Colligative Properties

• These properties depend only on the number of solute particles in a solution, not their identity
• Colligative properties include vapor pressure depression, freezing point depression, boiling point elevation, and osmotic pressure
• They are used to measure the osmolality of solutions

Osmometer

• Used to measure the osmolality of biological samples like blood plasma and tears
• Measures the osmotic concentration in milliosmoles per kilogram (mOsm/kg)

Types of Osmometers

• Freezing Point Depression Osmometer: Measures the freezing point depression of the solution, based on the colligative property. This is the most common type used in clinical laboratories.
• Vapour Pressure Osmometer: Measures the vapor pressure of the sample relative to a pure solvent. This is not commonly used in clinical laboratories due to potential interference from volatile gases.
• Membrane Osmometer: Measures the osmotic pressure of a solution separated by a semipermeable membrane. This is not commonly used in clinical laboratories.

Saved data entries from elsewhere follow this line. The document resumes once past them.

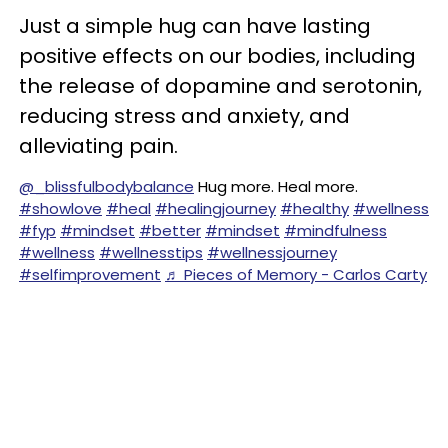
Just a simple hug can have lasting
positive effects on our bodies, including
the release of dopamine and serotonin,
reducing stress and anxiety, and
alleviating pain.
@_blissfulbodybalance
Hug more. Heal more.
#showlove
#heal
#healingjourney
#healthy
#wellness
#fyp
#mindset
#better
#mindset
#mindfulness
#wellness
#wellnesstips
#wellnessjourney
#selfimprovement
♬ Pieces of Memory - Carlos Carty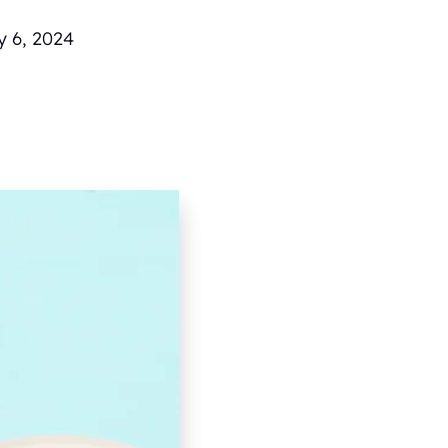
y 6, 2024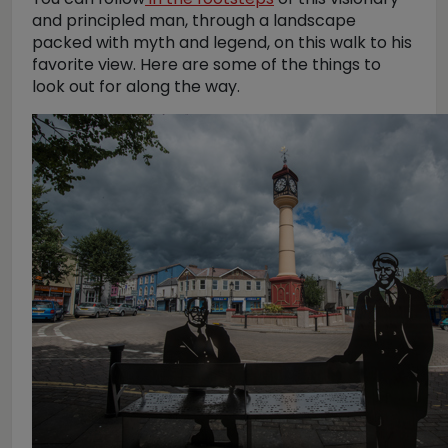
and principled man, through a landscape
packed with myth and legend, on this walk to his
favorite view. Here are some of the things to
look out for along the way.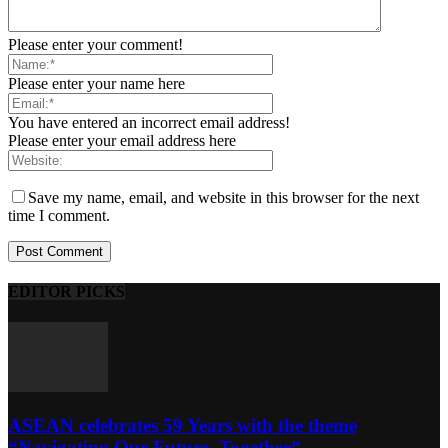
Please enter your comment!
Please enter your name here
You have entered an incorrect email address!
Please enter your email address here
Save my name, email, and website in this browser for the next
time I comment.
EDITOR PICKS
ASEAN celebrates 59 Years with the theme
“Navigating Our Future, Together”...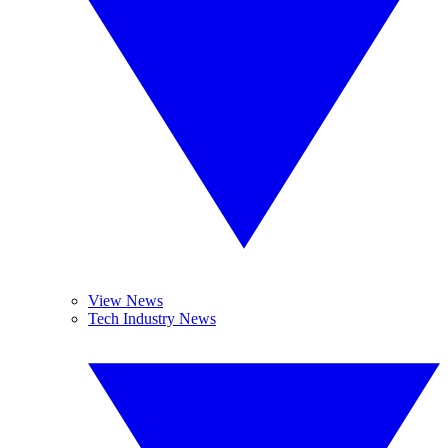
View News
Tech Industry News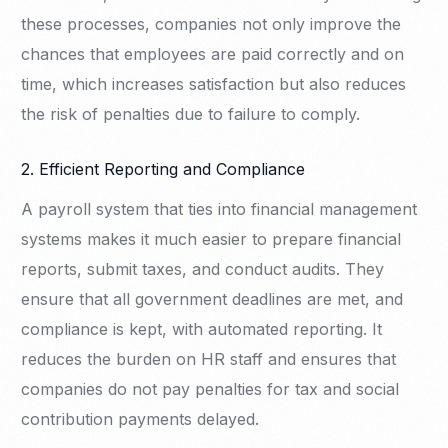
these processes, companies not only improve the
chances that employees are paid correctly and on
time, which increases satisfaction but also reduces
the risk of penalties due to failure to comply.
2. Efficient Reporting and Compliance
A payroll system that ties into financial management
systems makes it much easier to prepare financial
reports, submit taxes, and conduct audits. They
ensure that all government deadlines are met, and
compliance is kept, with automated reporting. It
reduces the burden on HR staff and ensures that
companies do not pay penalties for tax and social
contribution payments delayed.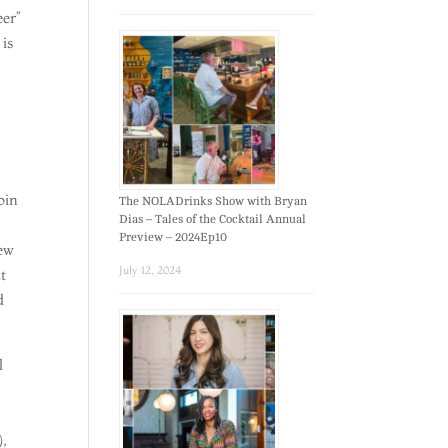
eer”
 is
oin
The NOLADrinks Show with Bryan
Dias – Tales of the Cocktail Annual
Preview – 2024Ep10
New
July 12, 2024
t
d
l
,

Freezing Point Depression Osmometer

• Principle: The freezing point of a solution is lowered compared to pure solvent as solute concentration increases.
• Process: The sample is supercooled below 0 °C. Ice crystals form and release thermal energy, raising the temperature. Equilibrium is reached when melting and freezing of ice balance, indicating the real freezing point of the sample.

Vapour Pressure Osmometer

• Principle: The vapor pressure of a solution is lower than that of the pure solvent. The difference in vapor pressure is measured.
• Applications: Monitoring diuretic therapy, quantitating sodium in isotonic solutions, studying colligative properties of parenteral solutions.
• Limitations: Volatile gases can interfere with the measurements, making this method unsuitable for clinical use.